Su hermana, resentida por no ser hombre, lo golpeó varias veces por
la espalda, para después gritarle que no servía ni para un tongo.
Y esa palabra, “tongo”, resonó con cada puntapié recibido ahí,
en el suelo, ensangrentado. Hecho ovillo, aún tuvo tiempo de
contemplar la cara del réferi: “¡Ya
déjate, no te levantes, déjate ya!”. El rictus de dureza
desapareció. También la vocinglería y las sirenas de la
ambulancia. Todo, todo se fue. Hasta la última oportunidad de una
pelea profesional.
*En
un pueblo del estado de México llamado Otumba, se celebra cada
primero de mayo la Feria del Burro. En ella los jumentos desfilan
adornados con flores, vestidos de papel u otros materiales y se les
ponen nombres chuscos. Esto es aprovechado para hacer mofa de algunos
personajes públicos: funcionarios, artistas, comunicadores, etc.
**Corría
el año 1284 y la ciudad de Hamelin, en Alemania, hervía de ratas.

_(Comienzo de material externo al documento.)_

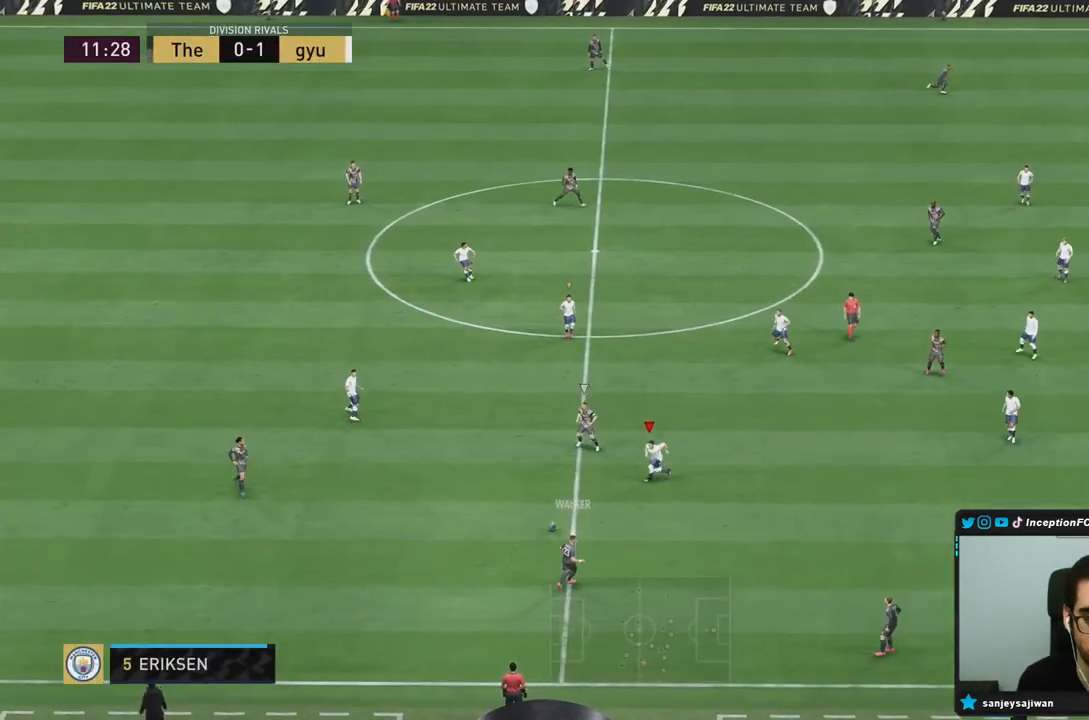
{"dt_ms": 500, "buttons": ["L2", "R2"], "left_stick": "up", "right_stick": "center", "events": [[117, "left_stick", "down"], [250, "left_stick", "left"], [317, "left_stick", "up-left"], [417, "left_stick", "up"], [483, "R2", "down"]]}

Apareció un desconocido que ofreció a la gente sus servicios para
acabar con la plaga a cambio de una recompensa. Los habitantes se
comprometieron a pagarla. Entonces, el hombre comenzó a tocar una
flauta que llevaba consigo y los roedores, encantados con la música,
lo siguieron hasta el río Weser, donde murieron ahogados. Una vez
resuelto el problema, los habitantes de Hamelin se negaron a dar lo
pactado. El músico, enojado, se fue y volvió un tiempo después.
Aprovechó la fiesta de los santos Pedro y Pablo. Con su música
llamó a los niños, a quienes condujo a una cueva de donde nunca
pudieron salir. Esta leyenda
fue documentada por los hermanos Grimm, quienes le dieron final
feliz, y por el poeta inglés Robert Browning.